Esling (1984) expresses a definite relation between the glottal waveform and the phonation type. He relates creaky, modal, ventricular, harsh, whispery, breathy and falsetto voices to the Speed Quotient (compare section 7.5) and to fundamental frequency of the same speaker and he assigns specific intervals of F0 and SQ to each type of voice. This quantitative classification was compared to the visual inspection of high-speed films of the different vocal folds vibration patterns. Esling hypothesizes that the phonation type reflects an articulatory-based model in which vibratory behavior depends on two types of laryngeal stricture:

1) a continuum of anterior-posterior stricture for changing pitch

2) a continuum of lateral stricture for glottal openness

The phonation types in column (1) in Table 7 relate rising SkewnessEGG to rising pitch and to rising latitude of anterior-posterior stricture and in column (2) to voices for which there is no relation between the increasing skewness and pitch.

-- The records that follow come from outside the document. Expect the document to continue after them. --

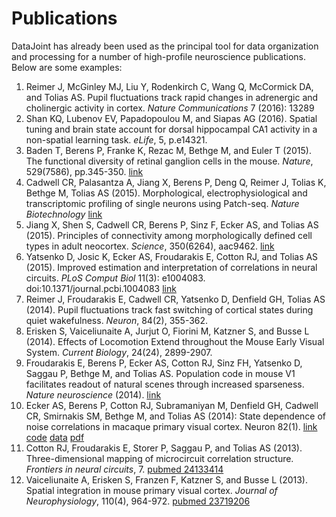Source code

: # Publications
DataJoint has already been used as the principal tool for data organization and processing for a number of high-profile neuroscience publications.  Below are some examples:

1. Reimer J, McGinley MJ,  Liu Y, Rodenkirch C, Wang Q, McCormick DA, and Tolias AS. Pupil fluctuations track rapid changes in adrenergic and cholinergic activity in cortex. _Nature Communications_ 7 (2016): 13289
1. Shan KQ, Lubenov EV, Papadopoulou M, and Siapas AG (2016). Spatial tuning and brain state account for dorsal hippocampal CA1 activity in a non-spatial learning task. _eLife_, 5, p.e14321.
1. Baden T, Berens P, Franke K, Rezac M, Bethge M, and Euler T (2015). The functional diversity of retinal ganglion cells in the mouse.  _Nature_, 529(7586), pp.345-350. [link](http://www.nature.com/nature/journal/v529/n7586/abs/nature16468.html)
1. Cadwell CR, Palasantza A, Jiang X, Berens P, Deng Q, Reimer J, Tolias K, Bethge M, Tolias AS (2015).
Morphological, electrophysiological and transcriptomic profiling of single neurons using Patch-seq.
_Nature Biotechnology_ [link](http://www.nature.com/nbt/journal/vaop/ncurrent/full/nbt.3445.html)
1. Jiang X, Shen S, Cadwell CR, Berens P, Sinz F, Ecker AS, and Tolias AS (2015). Principles of connectivity among morphologically defined cell types in adult neocortex. _Science_, 350(6264), aac9462. [link](http://www.sciencemag.org/content/350/6264/aac9462.short)
1. Yatsenko D, Josic K, Ecker AS, Froudarakis E, Cotton RJ, and Tolias AS (2015). Improved estimation and interpretation of correlations in neural circuits. _PLoS Comput Biol_ 11(3): e1004083. doi:10.1371/journal.pcbi.1004083 [link](http://journals.plos.org/ploscompbiol/article?id=10.1371/journal.pcbi.1004083)
1. Reimer J, Froudarakis E, Cadwell CR, Yatsenko D, Denfield GH, Tolias AS (2014). Pupil fluctuations track fast switching of cortical states during quiet wakefulness. _Neuron_, 84(2), 355-362.
1. Erisken S, Vaiceliunaite A, Jurjut O, Fiorini M, Katzner S, and Busse L (2014). Effects of Locomotion Extend throughout the Mouse Early Visual System. _Current Biology_, 24(24), 2899-2907.
1. Froudarakis E, Berens P, Ecker AS, Cotton RJ, Sinz FH, Yatsenko D, Saggau P, Bethge M, and Tolias AS. Population code in mouse V1 facilitates readout of natural scenes through increased sparseness. _Nature neuroscience_ (2014). [link](http://www.nature.com/neuro/journal/v17/n6/full/nn.3707.html)
1. Ecker AS, Berens P, Cotton RJ, Subramaniyan M, Denfield GH, Cadwell CR, Smirnakis SM, Bethge M, and Tolias AS (2014): State dependence of noise correlations in macaque primary visual cortex. Neuron 82(1). [link](http://www.cell.com/neuron/abstract/S0896-6273(14)00104-4) [code](https://github.com/aecker/ecker2014) [data](http://bethgelab.org/files/ecker2014.zip) [pdf](http://toliaslab.files.wordpress.com/2011/06/ecker_2014_with_supplement.pdf)
1. Cotton RJ, Froudarakis E, Storer P, Saggau P, and Tolias AS (2013). Three-dimensional mapping of microcircuit correlation structure. _Frontiers in neural circuits_, 7. [pubmed 24133414](http://www.ncbi.nlm.nih.gov/pubmed/24133414)
1. Vaiceliunaite A, Erisken S, Franzen F, Katzner S, and Busse L (2013). Spatial integration in mouse primary visual cortex. _Journal of Neurophysiology_, 110(4), 964-972. [pubmed 23719206](http://www.ncbi.nlm.nih.gov/pubmed/23719206)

Table 7: Classification of voice quality based on antero-posterior and lateral larynx stricture (see Essling, 1984)
antero-posterior stricture lateral stricture
                                                    ^

growing stricture |

                                                     |

                                                     |

creaky voice ventricular voice
harsh voice
modal voice modal voice
falsetto whispery voice
breathy voice

Holmberg et al. (1995) compare the flow adduction quotient (ratio of the duration of the closed phase in the glottal airflow signal and the pitch period duration) obtained from an inversely filtered speech signal with the EGG-obtained adduction quotient (ratio of the vocal folds contact duration and the pitch period duration). The quotients are calculated using amplitude levels of 30% and 65%, respectively as criteria. The authors generally criticize the use of the EGG. They point out both difficulties in recording signals, especially for female speakers, and sporadic disruptions of the signal due to gross larynx movements. However, they found out that for clear and strong EGG signals both measures (EGG and airflow) are highly correlated (r>0.85)9. They argue for a correlation between the Open Quotient of the glottal flow and the one computed in the EGG domain.

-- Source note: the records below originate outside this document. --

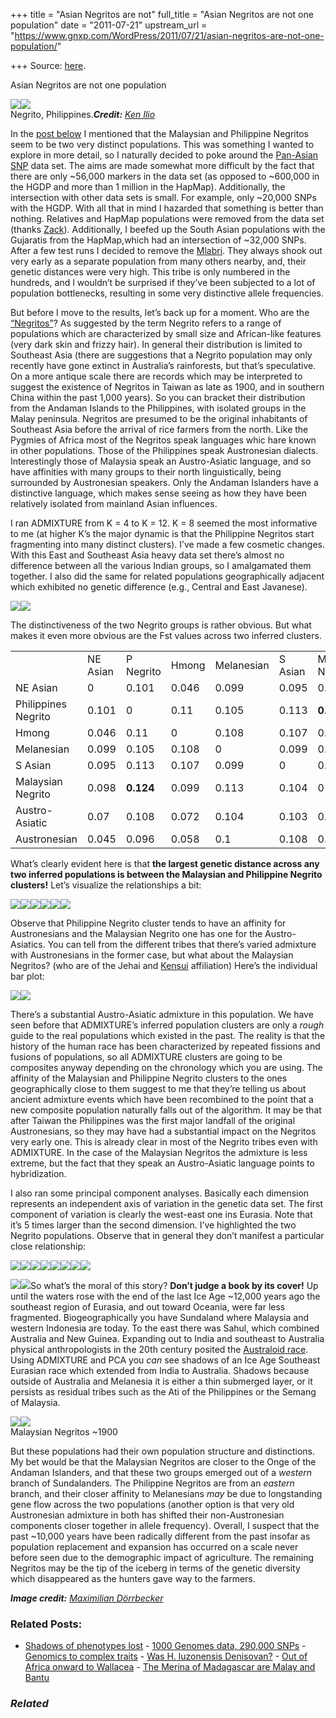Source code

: +++
title = "Asian Negritos are not"
full_title = "Asian Negritos are not one population"
date = "2011-07-21"
upstream_url = "https://www.gnxp.com/WordPress/2011/07/21/asian-negritos-are-not-one-population/"

+++
Source: [here](https://www.gnxp.com/WordPress/2011/07/21/asian-negritos-are-not-one-population/).

Asian Negritos are not one population

[![](https://i0.wp.com/blogs.discovermagazine.com/gnxp/files/2011/07/Ati_woman.jpg?resize=200%2C216)![](https://i0.wp.com/blogs.discovermagazine.com/gnxp/files/2011/07/Ati_woman.jpg?resize=200%2C216)](https://i0.wp.com/blogs.discovermagazine.com/gnxp/files/2011/07/Ati_woman.jpg)  
Negrito, Philippines.***Credit:** [Ken Ilio](https://en.wikipedia.org/wiki/File:Ati_woman.jpg)*

In the [post below](http://blogs.discovermagazine.com/gnxp/2011/07/to-the-antipode-of-asia/) I mentioned that the Malaysian and Philippine Negritos seem to be two very distinct populations. This was something I wanted to explore in more detail, so I naturally decided to poke around the [Pan-Asian SNP](http://www.genomeweb.com/arrays/hugo-pan-asian-snp-consortium-maps-genetic-diversity-asia) data set. The aims are made somewhat more difficult by the fact that there are only \~56,000 markers in the data set (as opposed to \~600,000 in the HGDP and more than 1 million in the HapMap). Additionally, the intersection with other data sets is small. For example, only \~20,000 SNPs with the HGDP. With all that in mind I hazarded that something is better than nothing. Relatives and HapMap populations were removed from the data set (thanks [Zack](http://www.harappadna.org/)). Additionally, I beefed up the South Asian populations with the Gujaratis from the HapMap,which had an intersection of \~32,000 SNPs. After a few test runs I decided to remove the [Mlabri](https://en.wikipedia.org/wiki/Mlabri_language). They always shook out very early as a separate population from many others nearby, and, their genetic distances were very high. This tribe is only numbered in the hundreds, and I wouldn’t be surprised if they’ve been subjected to a lot of population bottlenecks, resulting in some very distinctive allele frequencies.

But before I move to the results, let’s back up for a moment. Who are the [“Negritos”](https://en.wikipedia.org/wiki/Mlabri_language)? As suggested by the term Negrito refers to a range of populations which are characterized by small size and African-like features (very dark skin and frizzy hair). In general their distribution is limited to Southeast Asia (there are suggestions that a Negrito population may only recently have gone extinct in Australia’s rainforests, but that’s speculative. On a more antique scale there are records which may be interpreted to suggest the existence of Negritos in Taiwan as late as 1900, and in southern China within the past 1,000 years). So you can bracket their distribution from the Andaman Islands to the Philippines, with isolated groups in the Malay peninsula. Negritos are presumed to be the original inhabitants of Southeast Asia before the arrival of rice farmers from the north. Like the Pygmies of Africa most of the Negritos speak languages whic hare known in other populations. Those of the Philippines speak Austronesian dialects. Interestingly those of Malaysia speak an Austro-Asiatic language, and so have affinities with many groups to their north linguistically, being surrounded by Austronesian speakers. Only the Andaman Islanders have a distinctive language, which makes sense seeing as how they have been relatively isolated from mainland Asian influences.

I ran ADMIXTURE from K = 4 to K = 12. K = 8 seemed the most informative to me (at higher K’s the major dynamic is that the Philippine Negritos start fragmenting into many distinct clusters). I’ve made a few cosmetic changes. With this East and Southeast Asia heavy data set there’s almost no difference between all the various Indian groups, so I amalgamated them together. I also did the same for related populations geographically adjacent which exhibited no genetic difference (e.g., Central and East Javanese).

[![](https://i0.wp.com/blogs.discovermagazine.com/gnxp/files/2011/07/K8all1.jpg?resize=500%2C1015)![](https://i0.wp.com/blogs.discovermagazine.com/gnxp/files/2011/07/K8all1.jpg?resize=500%2C1015)](https://i0.wp.com/blogs.discovermagazine.com/gnxp/files/2011/07/K8all1.jpg)

The distinctiveness of the two Negrito groups is rather obvious. But what makes it even more obvious are the Fst values across two inferred clusters.

|                     |          |           |       |            |         |           |                |              |
|---------------------|----------|-----------|-------|------------|---------|-----------|----------------|--------------|
|                     | NE Asian | P Negrito | Hmong | Melanesian | S Asian | M Negrito | Austro-Asiatic | Austronesian |
| NE Asian            | 0        | 0.101     | 0.046 | 0.099      | 0.095   | 0.098     | 0.07           | 0.045        |
| Philippines Negrito | 0.101    | 0         | 0.11  | 0.105      | 0.113   | **0.124** | 0.108          | 0.096        |
| Hmong               | 0.046    | 0.11      | 0     | 0.108      | 0.107   | 0.099     | 0.072          | 0.058        |
| Melanesian          | 0.099    | 0.105     | 0.108 | 0          | 0.099   | 0.113     | 0.104          | 0.1          |
| S Asian             | 0.095    | 0.113     | 0.107 | 0.099      | 0       | 0.104     | 0.103          | 0.108        |
| Malaysian Negrito   | 0.098    | **0.124** | 0.099 | 0.113      | 0.104   | 0         | 0.086          | 0.098        |
| Austro-Asiatic      | 0.07     | 0.108     | 0.072 | 0.104      | 0.103   | 0.086     | 0              | 0.062        |
| Austronesian        | 0.045    | 0.096     | 0.058 | 0.1        | 0.108   | 0.098     | 0.062          | 0            |

What’s clearly evident here is that **the largest genetic distance across any two inferred populations is between the Malaysian and Philippine Negrito clusters!** Let’s visualize the relationships a bit:

[![](https://i0.wp.com/blogs.discovermagazine.com/gnxp/files/2011/07/mds1.jpg?resize=400%2C364)![](https://i0.wp.com/blogs.discovermagazine.com/gnxp/files/2011/07/mds1.jpg?resize=400%2C364)](https://i0.wp.com/blogs.discovermagazine.com/gnxp/files/2011/07/mds1.jpg)[![](https://i0.wp.com/blogs.discovermagazine.com/gnxp/files/2011/07/MDS2.jpg?resize=400%2C365)![](https://i0.wp.com/blogs.discovermagazine.com/gnxp/files/2011/07/MDS2.jpg?resize=400%2C365)](https://i0.wp.com/blogs.discovermagazine.com/gnxp/files/2011/07/MDS2.jpg)[![](https://i0.wp.com/blogs.discovermagazine.com/gnxp/files/2011/07/MDS3.jpg?resize=400%2C365)![](https://i0.wp.com/blogs.discovermagazine.com/gnxp/files/2011/07/MDS3.jpg?resize=400%2C365)](https://i0.wp.com/blogs.discovermagazine.com/gnxp/files/2011/07/MDS3.jpg)

Observe that Philippine Negrito cluster tends to have an affinity for Austronesians and the Malaysian Negrito one has one for the Austro-Asiatics. You can tell from the different tribes that there’s varied admixture with Austronesians in the former case, but what about the Malaysian Negritos? (who are of the Jehai and [Kensui](https://en.wikipedia.org/wiki/Kensiu_language) affiliation) Here’s the individual bar plot:

[![](https://i0.wp.com/blogs.discovermagazine.com/gnxp/files/2011/07/K8Negrito.jpg?resize=346%2C760)![](https://i0.wp.com/blogs.discovermagazine.com/gnxp/files/2011/07/K8Negrito.jpg?resize=346%2C760)](https://i0.wp.com/blogs.discovermagazine.com/gnxp/files/2011/07/K8Negrito.jpg)

There’s a substantial Austro-Asiatic admixture in this population. We have seen before that ADMIXTURE’s inferred population clusters are only a *rough* guide to the real populations which existed in the past. The reality is that the history of the human race has been characterized by repeated fissions and fusions of populations, so all ADMIXTURE clusters are going to be composites anyway depending on the chronology which you are using. The affinity of the Malaysian and Philippine Negrito clusters to the ones geographically close to them suggest to me that they’re telling us about ancient admixture events which have been recombined to the point that a new composite population naturally falls out of the algorithm. It may be that after Taiwan the Philippines was the first major landfall of the original Austronesians, so they may have had a substantial impact on the Negritos very early one. This is already clear in most of the Negrito tribes even with ADMIXTURE. In the case of the Malaysian Negritos the admixture is less extreme, but the fact that they speak an Austro-Asiatic language points to hybridization.

I also ran some principal component analyses. Basically each dimension represents an independent axis of variation in the genetic data set. The first component of variation is clearly the west-east one ins Eurasia. Note that it’s 5 times larger than the second dimension. I’ve highlighted the two Negrito populations. Observe that in general they don’t manifest a particular close relationship:

[![](https://i0.wp.com/blogs.discovermagazine.com/gnxp/files/2011/07/D1byD2.jpg?resize=600%2C551)![](https://i0.wp.com/blogs.discovermagazine.com/gnxp/files/2011/07/D1byD2.jpg?resize=600%2C551)](https://i0.wp.com/blogs.discovermagazine.com/gnxp/files/2011/07/D1byD2.jpg)[![](https://i0.wp.com/blogs.discovermagazine.com/gnxp/files/2011/07/D2byD3.jpg?resize=600%2C551)![](https://i0.wp.com/blogs.discovermagazine.com/gnxp/files/2011/07/D2byD3.jpg?resize=600%2C551)](https://i0.wp.com/blogs.discovermagazine.com/gnxp/files/2011/07/D2byD3.jpg)[![](https://i0.wp.com/blogs.discovermagazine.com/gnxp/files/2011/07/D2byD4.jpg?resize=600%2C551)![](https://i0.wp.com/blogs.discovermagazine.com/gnxp/files/2011/07/D2byD4.jpg?resize=600%2C551)](https://i0.wp.com/blogs.discovermagazine.com/gnxp/files/2011/07/D2byD4.jpg)[![](https://i0.wp.com/blogs.discovermagazine.com/gnxp/files/2011/07/D2byD6.jpg?resize=600%2C548)![](https://i0.wp.com/blogs.discovermagazine.com/gnxp/files/2011/07/D2byD6.jpg?resize=600%2C548)](https://i0.wp.com/blogs.discovermagazine.com/gnxp/files/2011/07/D2byD6.jpg)

[![](https://i0.wp.com/blogs.discovermagazine.com/gnxp/files/2011/07/661px-Map_of_Sunda_and_Sahul.jpg?resize=300%2C220)![](https://i0.wp.com/blogs.discovermagazine.com/gnxp/files/2011/07/661px-Map_of_Sunda_and_Sahul.jpg?resize=300%2C220)](https://i0.wp.com/blogs.discovermagazine.com/gnxp/files/2011/07/661px-Map_of_Sunda_and_Sahul.jpg)So what’s the moral of this story? **Don’t judge a book by its cover!** Up until the waters rose with the end of the last Ice Age \~12,000 years ago the southeast region of Eurasia, and out toward Oceania, were far less fragmented. Biogeographically you have Sundaland where Malaysia and western Indonesia are today. To the east there was Sahul, which combined Australia and New Guinea. Expanding out to India and southeast to Australia physical anthropologists in the 20th century posited the [Australoid race](https://en.wikipedia.org/wiki/Australoid_race). Using ADMIXTURE and PCA you *can* see shadows of an Ice Age Southeast Eurasian race which extended from India to Australia. Shadows because outside of Australia and Melanesia it is either a thin submerged layer, or it persists as residual tribes such as the Ati of the Philippines or the Semang of Malaysia.

[![](https://i0.wp.com/blogs.discovermagazine.com/gnxp/files/2011/07/300px-Malaya_1905.jpg?resize=300%2C213)![](https://i0.wp.com/blogs.discovermagazine.com/gnxp/files/2011/07/300px-Malaya_1905.jpg?resize=300%2C213)](https://i0.wp.com/blogs.discovermagazine.com/gnxp/files/2011/07/300px-Malaya_1905.jpg)  
Malaysian Negritos \~1900

But these populations had their own population structure and distinctions. My bet would be that the Malaysian Negritos are closer to the Onge of the Andaman Islanders, and that these two groups emerged out of a *western* branch of Sundalanders. The Philippine Negritos are from an *eastern* branch, and their closer affinity to Melanesians *may* be due to longstanding gene flow across the two populations (another option is that very old Austronesian admixture in both has shifted their non-Austronesian components closer together in allele frequency). Overall, I suspect that the past \~10,000 years have been radically different from the past insofar as population replacement and expansion has occurred on a scale never before seen due to the demographic impact of agriculture. The remaining Negritos may be the tip of the iceberg in terms of the genetic diversity which disappeared as the hunters gave way to the farmers.

***Image credit:** [Maximilian Dörrbecker](https://en.wikipedia.org/wiki/File:Map_of_Sunda_and_Sahul.png)*

### Related Posts:

- [Shadows of phenotypes
  lost](https://www.gnxp.com/WordPress/2011/07/22/shadows-of-phenotypes-lost/) - [1000 Genomes data, 290,000
  SNPs](https://www.gnxp.com/WordPress/2015/09/30/1000-genomes-data-290000-snps/) - [Genomics to complex
  traits](https://www.gnxp.com/WordPress/2009/02/18/genomics-to-complex-traits/) - [Was H. luzonensis
  Denisovan?](https://www.gnxp.com/WordPress/2021/08/14/was-h-luzonensis-denisovan/) - [Out of Africa onward to
  Wallacea](https://www.gnxp.com/WordPress/2011/09/22/out-of-africa-onward-to-wallacea/) - [The Merina of Madagascar are Malay and
  Bantu](https://www.gnxp.com/WordPress/2011/09/09/the-merina-of-madagascar-are-malay-and-bantu/)

### *Related*

[](https://www.addtoany.com/add_to/facebook?linkurl=https%3A%2F%2Fwww.gnxp.com%2FWordPress%2F2011%2F07%2F21%2Fasian-negritos-are-not-one-population%2F&linkname=Asian%20Negritos%20are%20not%20one%20population "Facebook")[](https://www.addtoany.com/add_to/twitter?linkurl=https%3A%2F%2Fwww.gnxp.com%2FWordPress%2F2011%2F07%2F21%2Fasian-negritos-are-not-one-population%2F&linkname=Asian%20Negritos%20are%20not%20one%20population "Twitter")[](https://www.addtoany.com/add_to/email?linkurl=https%3A%2F%2Fwww.gnxp.com%2FWordPress%2F2011%2F07%2F21%2Fasian-negritos-are-not-one-population%2F&linkname=Asian%20Negritos%20are%20not%20one%20population "Email")[](https://www.addtoany.com/share)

The study of Higgins and Saxman (1991) deals with gender and age differences in phonatory behavior. Apart from other measurements, they utilized EGG signals as well as airflow signals in order to calculate duty ratios in both domains. The EGG duty ratio was computed using a 60%-peak-to-peak-amplitude10 criterion. Balanced groups of young and elderly males or females (ca. 10 subjects per age and gender group) who were in good health and show no evidence of a laryngeal disease took part in the experiment. The prolonged vowel /æ:/ and the syllable /bæp/ served as stimuli. Combinations of normal/high pitch and normal/soft/high loudness (6 possibilities) were used. Statistically significant results (using ANOVA and t-tests) were found. Aged women exhibit a smaller EGG duty cycle (OQ) during vowel prolongation and lower F0 during syllable repetition than young women, whereas aged men have a significantly greater EGG duty cycle during vowel prolongation and syllable repetition than young men. A significant gender effect was found for in the condition of high loudness, with males displaying smaller EGG duty cycles than females. The results showed that the duty cycles depend on age but that the direction of changes is opposite for males and females. Their study generally supports the use of EGG in para- (or rather extra-) linguistic research. The results obtained by means of the EGG measures were in line with those obtained by airflow evaluations.


9 r denotes the correlation coefficient.

10 with inverted signal orientation.